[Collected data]
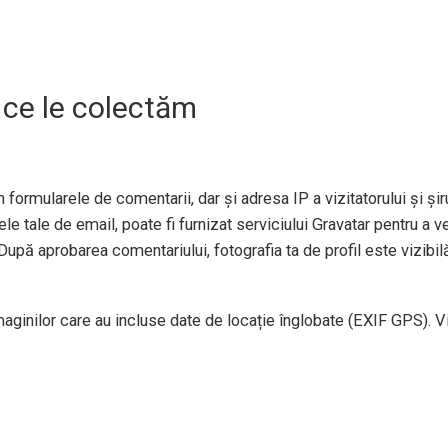
 ce le colectăm
 formularele de comentarii, dar și adresa IP a vizitatorului și șiru
e tale de email, poate fi furnizat serviciului Gravatar pentru a ve
După aprobarea comentariului, fotografia ta de profil este vizibil
imaginilor care au incluse date de locație înglobate (EXIF GPS). V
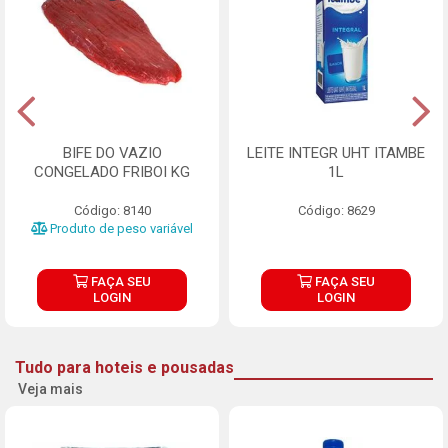
BIFE DO VAZIO
LEITE INTEGR UHT ITAMBE
CONGELADO FRIBOI KG
1L
Código: 8140
Código: 8629
Produto de peso variável
FAÇA SEU
FAÇA SEU
LOGIN
LOGIN
Tudo para hoteis e pousadas
Veja mais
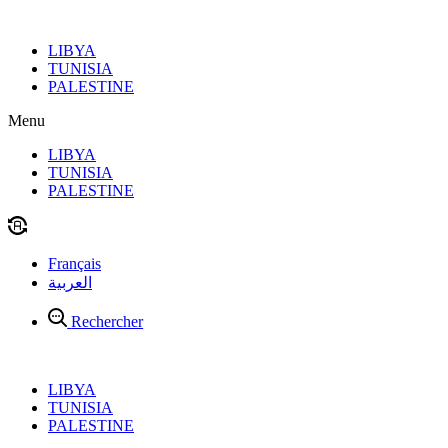
Aller
au
LIBYA
contenu
TUNISIA
PALESTINE
Menu
LIBYA
TUNISIA
PALESTINE
Français
العربية
Rechercher
LIBYA
TUNISIA
PALESTINE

→ TASK PROMPT
Keep the pictures out and write out the records exactly.

→ SOLUTION TO THE EXERCISE
 ce le colectăm
 formularele de comentarii, dar și adresa IP a vizitatorului și șiru
e tale de email, poate fi furnizat serviciului Gravatar pentru a ve
După aprobarea comentariului, fotografia ta de profil este vizibil
imaginilor care au incluse date de locație înglobate (EXIF GPS). V
BIFE DO VAZIO
LEITE INTEGR UHT ITAMBE
CONGELADO FRIBOI KG
1L
Código: 8140
Código: 8629
Produto de peso variável
FAÇA SEU
FAÇA SEU
LOGIN
LOGIN
Tudo para hoteis e pousadas
Veja mais
Aller
au
LIBYA
contenu
TUNISIA
PALESTINE
Menu
LIBYA
TUNISIA
PALESTINE
Français
العربية
Rechercher
LIBYA
TUNISIA
PALESTINE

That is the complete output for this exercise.